The positive test came after Eaker received what was described as a “false positive” over the weekend. Eaker took a subsequent test that was negative before testing positive again multiple times.
Biles, who is also the world champion, and the rest of the regular team have been vaccinated. Skinner, who made the team in the “plus-one spot” — meaning she can compete as an individual in Tokyo — following Olympic Trials did battle both COVID-19 and pneumonia last winter.
Alternates have been rooming with other alternates since arriving in Japan, with the competitive team rooming with fellow competitors.

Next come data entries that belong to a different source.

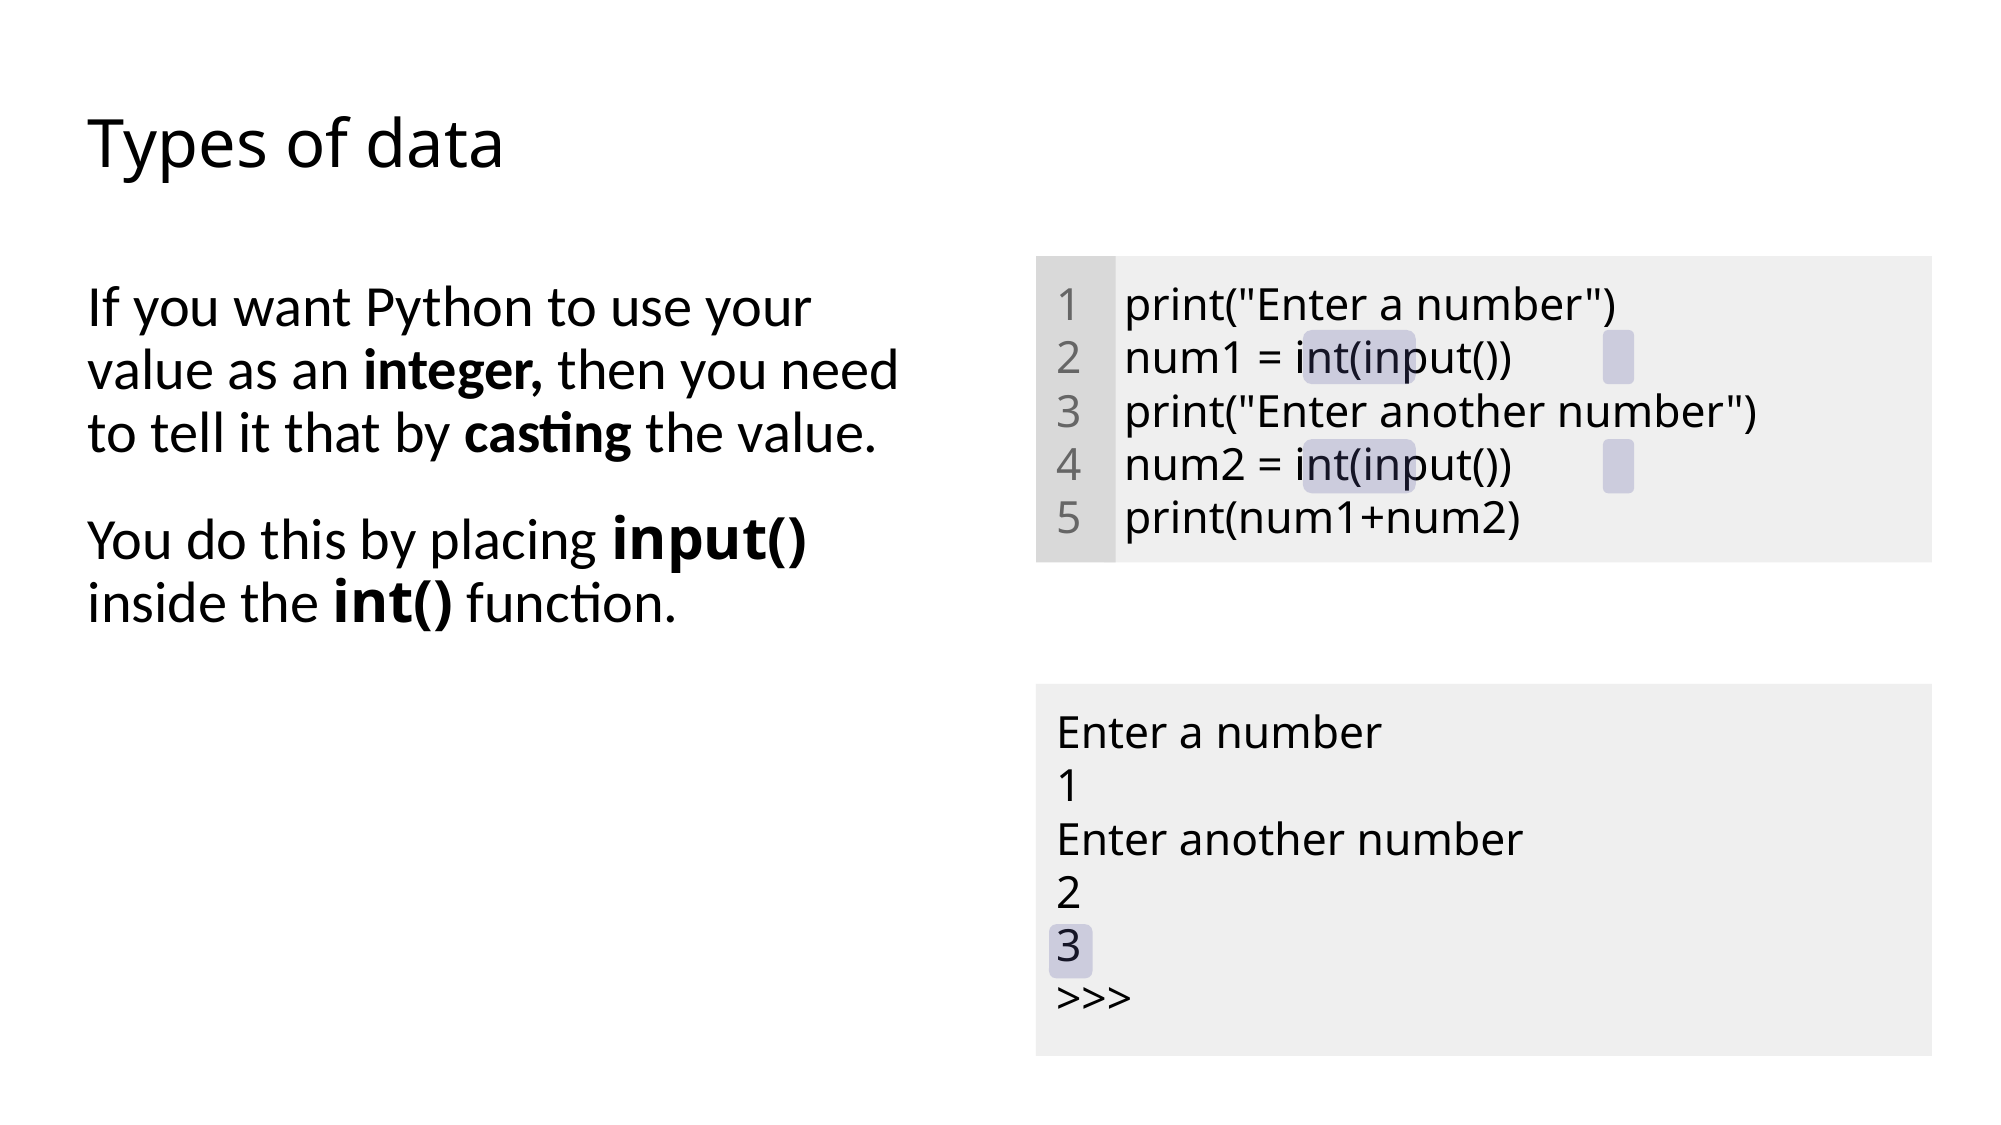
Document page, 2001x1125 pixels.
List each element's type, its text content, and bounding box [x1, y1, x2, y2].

text_box print("Enter a number") num1 = int(input()) print("Enter another number") num2 = int(input()) print(num1+num2) [1116, 256, 1932, 563]
text_box [1302, 439, 1416, 494]
text_box Enter a number 1 Enter another number 2 3 >>> [1035, 683, 1932, 1056]
list If you want Python to use your value as an integer, then you need to tell it that by casting the value. You do this by placing input() inside the int() function. [67, 255, 964, 1057]
text_box [1302, 329, 1416, 385]
text_box 1 2 3 4 5 [1036, 256, 1116, 563]
text_box [1602, 439, 1635, 494]
text_box [1048, 924, 1093, 979]
title Types of data [67, 69, 1932, 223]
text_box [1602, 329, 1635, 385]
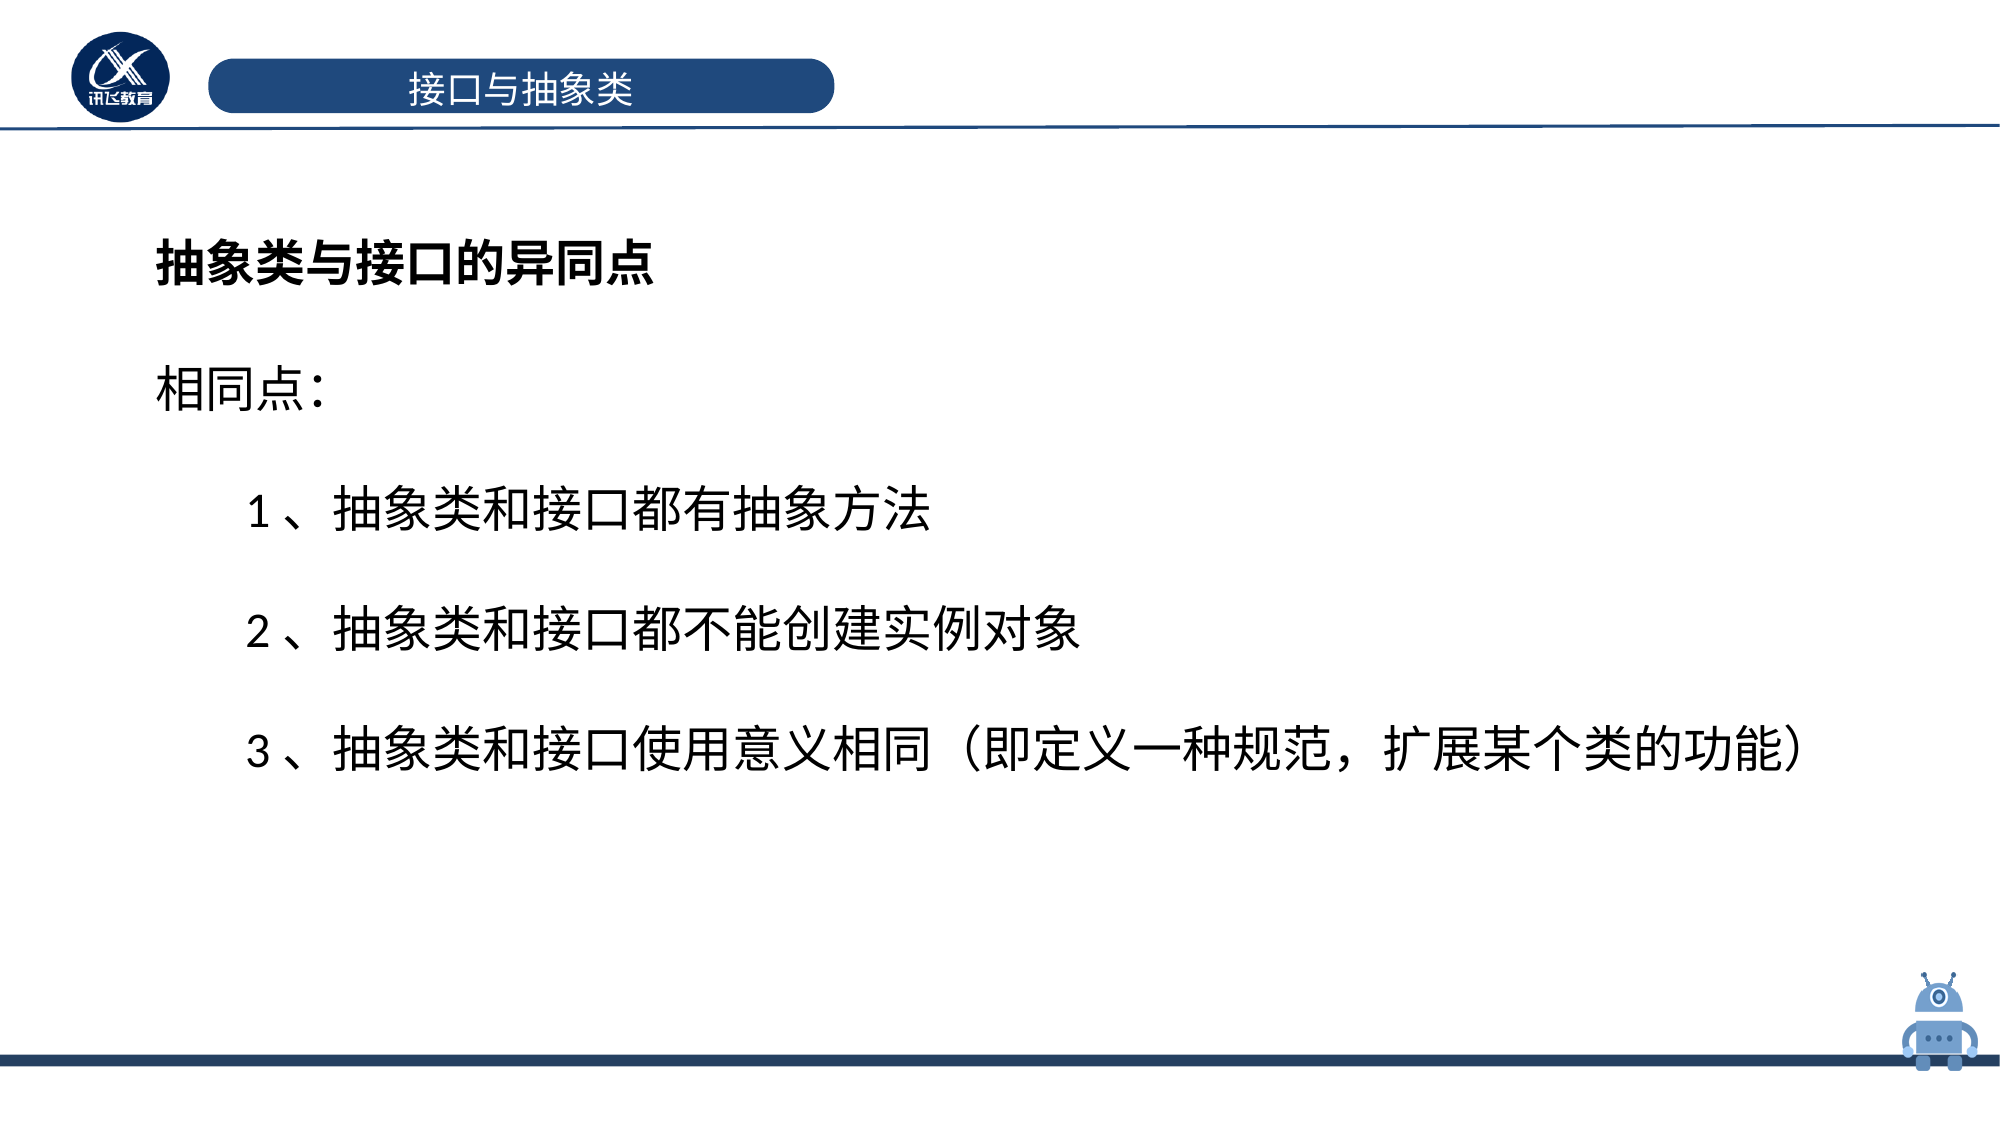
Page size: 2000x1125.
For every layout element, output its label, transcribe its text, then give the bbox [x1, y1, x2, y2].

picture [62, 23, 180, 131]
picture [1887, 958, 1993, 1079]
text_box 相同点： 1、抽象类和接口都有抽象方法 2、抽象类和接口都不能创建实例对象 3、抽象类和接口使用意义相同（即定义一种规范，扩展某个类的功能） [140, 349, 1863, 785]
title 接口与抽象类 [208, 58, 835, 114]
text_box 抽象类与接口的异同点 [140, 224, 1853, 299]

All Olympic athletes and coaches have been moved to their own rooms since the positive test, with the Olympic athletes also moving to a new hotel, as was originally planned.
The Games are set to open on Friday with a state of emergency in force in Tokyo, which means almost all venues will be without any fans as new cases rise in the capital. The women's gymnastic team begins competing on Sunday.
The U.S. officials said the test took place when the team was training just outside Tokyo in Inzai City. Team members arrived last week for the camp to great fanfare at Narita airport.
Also Monday, the Czech Republic team reported a beach volleyball player tested positive and could miss his first game. Over the weekend, two South African soccer players became the first athletes inside the Olympic Village to test positive for COVID-19. The cases connected to the Tokyo Games highlight the herculean task organizers face to keep the virus contained while the world’s biggest sports event plays out.
The Tokyo Metropolitan Government on Monday reported 727 new cases in the capital. It is the 30th straight day that cases were higher than the previous week. The cases last Monday were 502.